Notas sobre jornais em papel, fim do jornalismo e redes sociais

A afirmação de Paulo Querido parece-me uma profecia que tem tudo para ser verdade:

O lugar dos jornais de papel é no museu.

No entanto essa verdade pode (podia) ser contestada.  Convencemo-nos que os jovens são nativos digitais e que o papel já não fazia sentido. O que acontece? Isso mesmo. Mas poderia não ser assim.

De facto, a tecnologia pode ser benéfica. Mas não sempre. Logo nas primeiras páginas do seu livro A Fábrica de Cretinos Digitais, de Michel Desmurget demonstra que a ideia de nativos digitais (criativos, multitarefa, dinâmico, impaciente, amante da experimentação, etc.) é um mito. Pois bem, em Portugal acreditamos nesse mito como se fosse verdade. Pois bem, será verdade. Em Portugal tem-se levado essas ideias ao limite, fazendo-se inclusive exames nacionais num computador.

O certo é que num mundo cheio de sítios web, APPs e redes sociais qualquer jovem se sente entediado perante um jornal em papel. Quantos jovens comprarão jornais em papel hoje? Muito poucos. E no futuro? Nenhum.

Pergunto-me se essa profecia – o lugar do papel é no museu – não terá nascido apenas por razões económicas, não tendo nada a ver com o progresso da tecnologia.

Pergunto-me se quem está a ler o jornal de papel tem menos hipóteses de ter grande dose de dopamina. Um vídeo curto de uma rede social ou um videojogo têm mais dopamina, logo qualquer jovem o considera melhor que um jornal em papel. Os jornais em papel parecem de facto mais parados e desinteressantes. Ora as empresas de media trabalham para esses jovens viciados em prazer, não vendo vantagem económica em investir em papel.

No entanto essas redes sociais aumentam a distância entre as pessoas. Mesmo entre os adultos, quanto mais entre jovens.

Por outro lado, continuam a existir jornais escolares. E alguns (ninguém diria!) são em papel. Provavelmente já não compensa economicamente imprimir tantos jornais em papel hoje. Mas não é um pouco cedo (ainda) para declarar a morte dos jornais em papel?

O vazio, em termos de jornalismo, que era ocupado pelos grandes grupos de comunicação social, vem sendo ocupado cada vez mais projectos de pequena e média dimensão. A maioria, se não todos, só existe na internet.

Por que razão muitos países da Europa, os EUA, o Japão continua a ter jornais em papel que vendem aos milhares, alguns aos largos milhares? Razões ligadas à literacia, nuns países, e à cidadania noutros. Há também geografias onde não se verificou a sucessão de danos auto-infligidos, como decorreu em Portugal.

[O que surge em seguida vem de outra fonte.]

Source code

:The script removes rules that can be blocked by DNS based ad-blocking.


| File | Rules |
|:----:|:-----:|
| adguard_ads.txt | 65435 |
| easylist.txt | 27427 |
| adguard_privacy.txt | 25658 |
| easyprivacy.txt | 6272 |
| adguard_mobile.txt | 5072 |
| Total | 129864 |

Que danos auto-infligidos foram esses? Vivemos numa economia de dividendos, portanto para onde vão os lucros de um jornal? Sobretudo para dois lugares: os gestores e os accionistas (se os houver). Todos os outros ficam com as migalhas que sobram.

No caso da Global Media não têm faltado gestores que andaram a sugar recursos até ao tutano e jornalistas que aceitaram tudo para que mantivessem o seu lugarzinho. Muitos directores e ex-directores passam mais tempo nas televisões como comentadores que nas redações.

O Jornal de Notícias e O Jogo têm grande volume de vendas e dão lucro. A TSF, se não a esvaziarem de mão de obra e deixar de ter uma programação chiclete (repete e repete e repete) também daria dinheiro. Mas aparentemente o fundo que gere actualmente a Global Media não está interessado nem em ter notícias nem em fazer dinheiro com elas.

Porque vivemos numa economia de dividendos o que se passa na Global Media – e noutros grupos de comunicação social – são administradores acabados de chegar a fazer uma “limpeza” de pessoas para redução de custos. Começam sempre dispensar os trabalhadores com salários mais altos, mas nunca tocando na regalias das chefias e direções. Resultado: um inevitável decréscimo de qualidade, desmotivação dos “sobreviventes” e ausência de figuras de referência dentro da redação. Passa-se a dar notícias em modo low-cost. Cada vez mais se depende de comunicados de imprensa e se fala menos com pessoas. Claro que isso diminui a qualidade do jornalismo.

Para além da questão dos dividendos (referido atrás) há que referir que os media trazem poder aos seus donos. É essa, aliás, um dos principais porque os jornais portugueses estão hoje como estão. A ideia destes grupos económicos é usarem os media para propagarem a sua agenda ideológica, remetendo para o desemprego (ou para o anonimato) quem pensa diferente.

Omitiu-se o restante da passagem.